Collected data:
********************

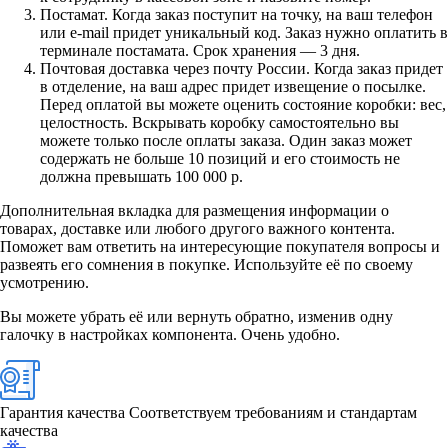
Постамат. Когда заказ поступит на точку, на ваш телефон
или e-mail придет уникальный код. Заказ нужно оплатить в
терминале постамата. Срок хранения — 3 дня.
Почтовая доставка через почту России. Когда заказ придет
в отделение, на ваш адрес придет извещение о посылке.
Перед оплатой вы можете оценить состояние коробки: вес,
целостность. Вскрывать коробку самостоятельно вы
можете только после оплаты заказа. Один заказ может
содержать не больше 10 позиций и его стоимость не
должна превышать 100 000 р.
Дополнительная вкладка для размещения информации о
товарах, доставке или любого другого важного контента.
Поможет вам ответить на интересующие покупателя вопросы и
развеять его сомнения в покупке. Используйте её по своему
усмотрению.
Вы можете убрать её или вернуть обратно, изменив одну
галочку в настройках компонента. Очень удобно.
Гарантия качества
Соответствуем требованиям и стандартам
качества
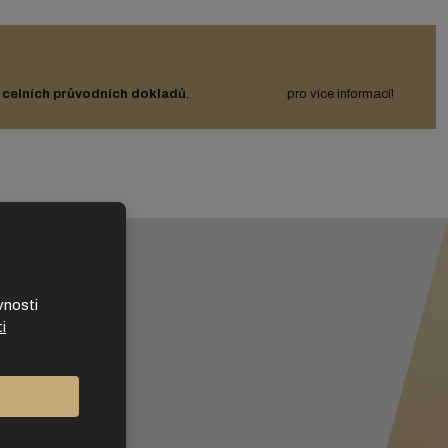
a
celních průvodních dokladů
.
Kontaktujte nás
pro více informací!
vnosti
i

********************

■ EXERCISE AIM
Line by line and exactly, reproduce the span from the line with "целостность. Вскрывать коробку" through the end of the data above, both ends included, with pictures left out.

■ RESPONSE FOR THIS EXERCISE
целостность. Вскрывать коробку самостоятельно вы
можете только после оплаты заказа. Один заказ может
содержать не больше 10 позиций и его стоимость не
должна превышать 100 000 р.
Дополнительная вкладка для размещения информации о
товарах, доставке или любого другого важного контента.
Поможет вам ответить на интересующие покупателя вопросы и
развеять его сомнения в покупке. Используйте её по своему
усмотрению.
Вы можете убрать её или вернуть обратно, изменив одну
галочку в настройках компонента. Очень удобно.
Гарантия качества
Соответствуем требованиям и стандартам
качества
a
celních průvodních dokladů
.
Kontaktujte nás
pro více informací!
vnosti
i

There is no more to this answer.